▸ REQUIREMENTS:
1 - In the Bauer court opinion, why did the family court give Wife sixty days to buy Husband's interest or list the marital home for sale? Answer in one to three sentences.
2 - Name every attorney who appears in the Bauer court opinion, and give the party each one represents.
3 - Carry the Bauer court opinion forward, beginning after its last sentence.

▸ DOCUMENT EXCERPT:
+++

THE STATE OF SOUTH CAROLINA
In The Court of Appeals


Case No.: 1999-DR-07-119

Luella H. Bauer,        Appellant/Respondent,

v.

Richard K. Bauer,        Respondent/Appellant.


Case No.:  2000-DR-07-94

Richard K. Bauer,        Respondent,

v.

Luella H. Bauer,        Appellant.


Appeal From Beaufort County
Jane D. Fender, Family Court Judge


Unpublished Opinion No. 2004-UP-004
Submitted October 6, 2003 – Filed January 8, 2004


AFFIRMED AS MODIFIED


Mary Kay Siren, Esquire; Lee S. Bowers, of Estill; for Appellant-Respondent.

John S. Nichols, of Columbia; William Randall Phipps, of Hilton Head Island; for Respondent-Appellant.

PER CURIAM:  In this action for separate maintenance and support, the family court divided the marital property equally and ruled Luella H. Bauer (“Wife”) was not entitled to alimony.  In addition, the family court ordered the parties to have the marital home appraised before Wife was to purchase Richard K. Bauer’s (“Husband”) interest or to immediately list the home for sale.  For more than six months after the home was appraised,  Wife failed to list it for sale.  In a subsequent order, the family court awarded Husband post-judgment interest for the time period from the date sixty days after the appraisal until the date the house was listed for sale.  Wife appeals, arguing the family court erred by failing to award her alimony and by not considering certain facts that supported her claim for alimony.  Husband appeals, arguing the family court should have awarded him post-judgment interest from the date of the order, or the date of the appraisal, until the date the home was sold.  We affirm as modified.

FACTUAL/PROCEDURAL BACKGROUND

Husband and Wife were married on December 6, 1958.  The parties separated in January 1999 because Wife believed Husband was having an affair.  An order for separate maintenance and support was issued January 20, 2000.  The family court ordered the marital assets to be equally divided between the parties.  Because Wife desired the marital home as part of the equitable distribution, the family court gave Wife sixty days to purchase Husband’s interest or to list the home for sale.  The family court declined to award alimony to either party.

+++

▸ DATA EXTRACT:
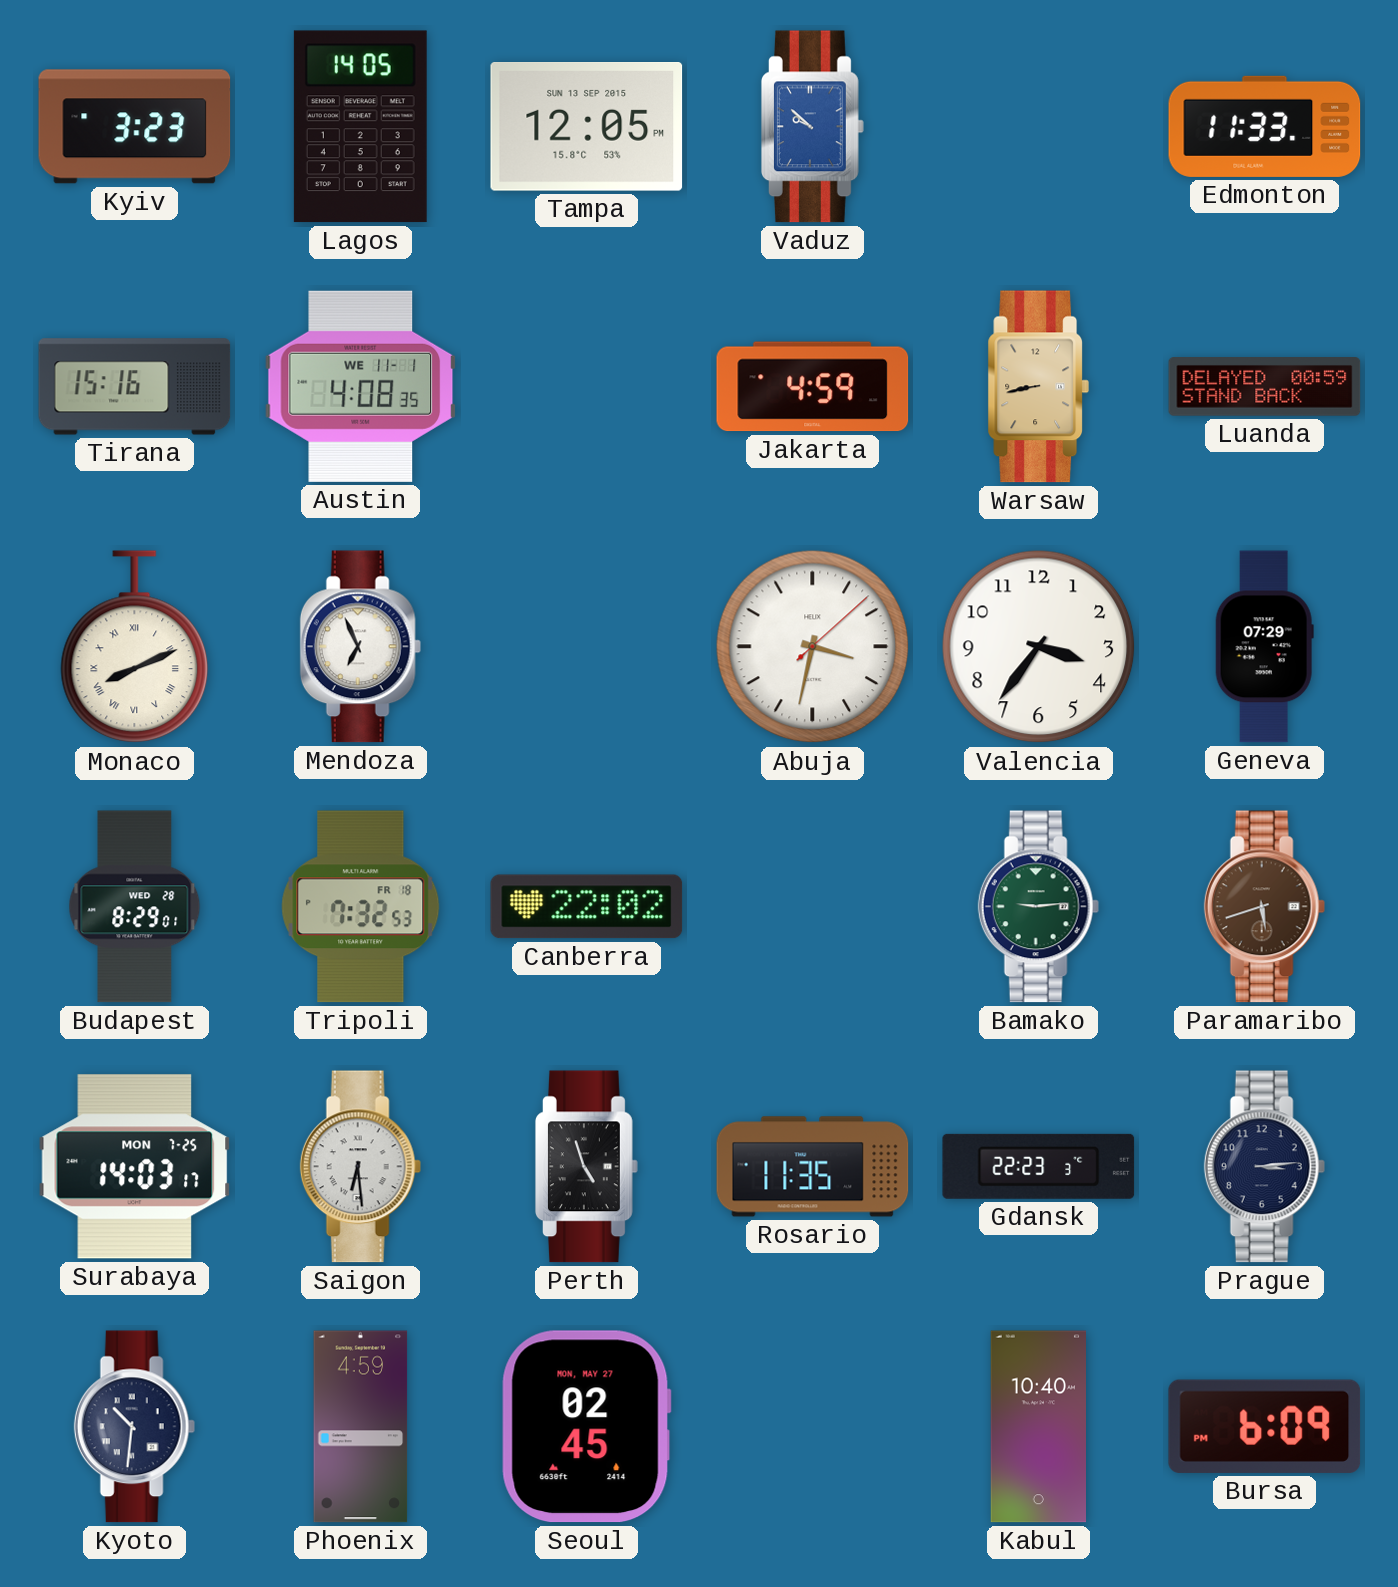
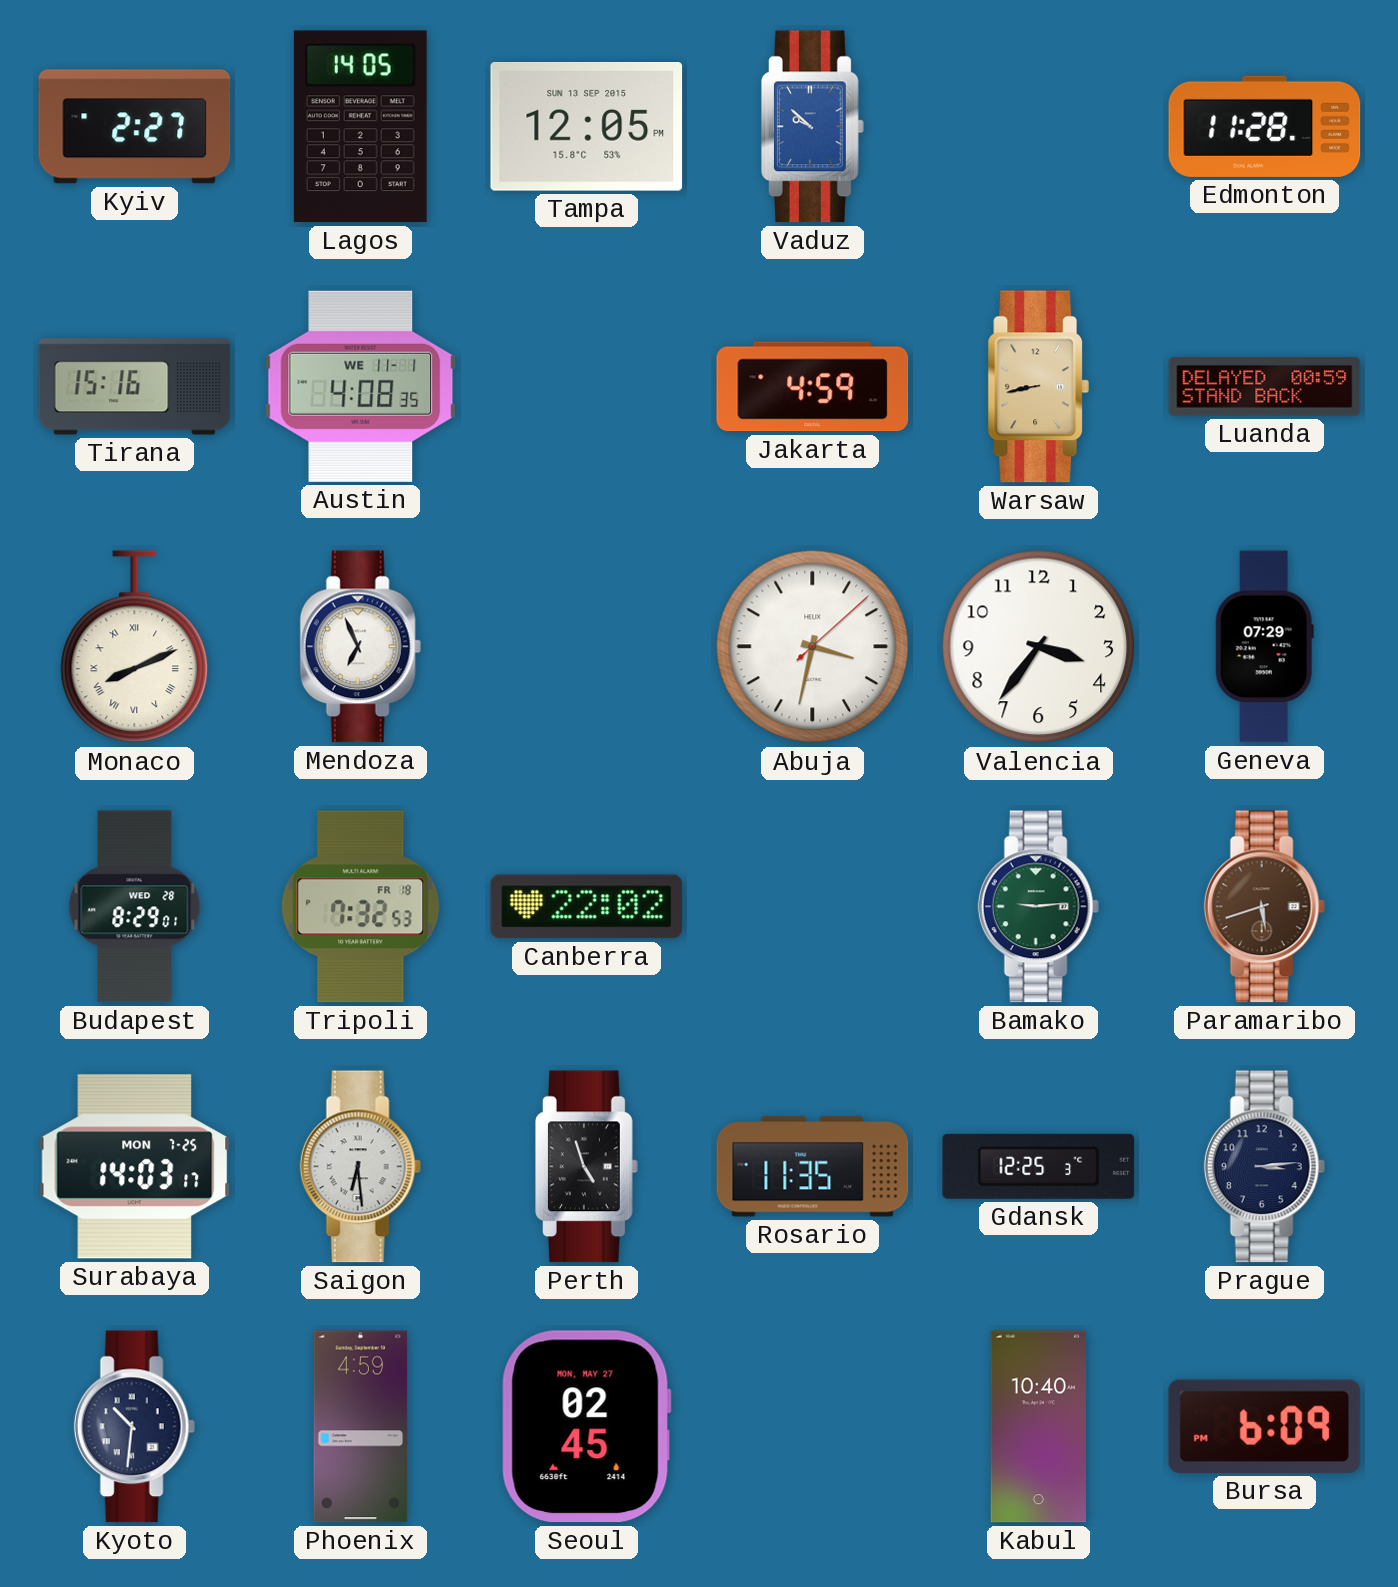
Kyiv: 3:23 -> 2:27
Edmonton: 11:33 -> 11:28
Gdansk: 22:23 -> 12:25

+++

▸ RESPONSES:
1 - The family court gave Wife sixty days because she wanted the marital home as part of the equitable distribution. In that period she could either purchase Husband's interest in the home or list it for sale.

2 -
- Mary Kay Siren, for Appellant-Respondent (Luella H. Bauer)
- Lee S. Bowers, of Estill, for Appellant-Respondent (Luella H. Bauer)
- John S. Nichols, of Columbia, for Respondent-Appellant (Richard K. Bauer)
- William Randall Phipps, of Hilton Head Island, for Respondent-Appellant (Richard K. Bauer)

3 -
Both parties filed motions for reconsideration, and an amended final order was issued on April 12, 2000.  In the amended order, the family court stated “since both parties are retired and the assets have been divided equally, including the IBM defined benefit annuity, neither party is entitled to alimony from the other.”  The family court also required that a new appraisal of the home be conducted before Wife purchased Husband’s interest.  After the parties obtained an appraisal, Wife was ordered to purchase Husband’s interest or “immediately” list the home for sale.

On May 30, 2000, the home was appraised at $315,000.00.  On December 22, 2000, after failing to obtain financing or to sell the marital home herself, Wife listed the home with a real estate agent.  During the next six months, the parties received two offers to purchase the home.  The first offer of $325,000.00 was rejected.  Husband and Wife agreed to accept the second offer of $340,000.00 and entered into a contract to sell the home on June 25, 2001.  

Both parties appealed the amended order.  Because several issues needed clarification, including post-judgment interest, the appeals were stayed, and the matter was remanded for a hearing before the family court.  Husband later abandoned his appeal of the amended order. 

On remand, the family court held a hearing and filed its final order on October 16, 2001.  In the order, the family court ruled the IBM income would be divided evenly between the parties.  The family court also ordered Wife to pay post-judgment interest on Husband’s share of the marital home for the time period when she failed to list the home for sale as required by the amended order.  Husband appealed the family court’s order on remand.  Husband’s and Wife’s appeals were consolidated for review. 

LAW/ANALYSIS

I.       Wife’s Appeal

Wife argues the family court erred by failing to award her alimony.  We disagree.

“The decision to grant or deny alimony rests within the discretion of the family court . . . . [and] will not be disturbed on appeal absent abuse thereof.”  Dearbury v. Dearbury, 351 S.C. 278, 282, 569 S.E.2d 367, 369 (2002).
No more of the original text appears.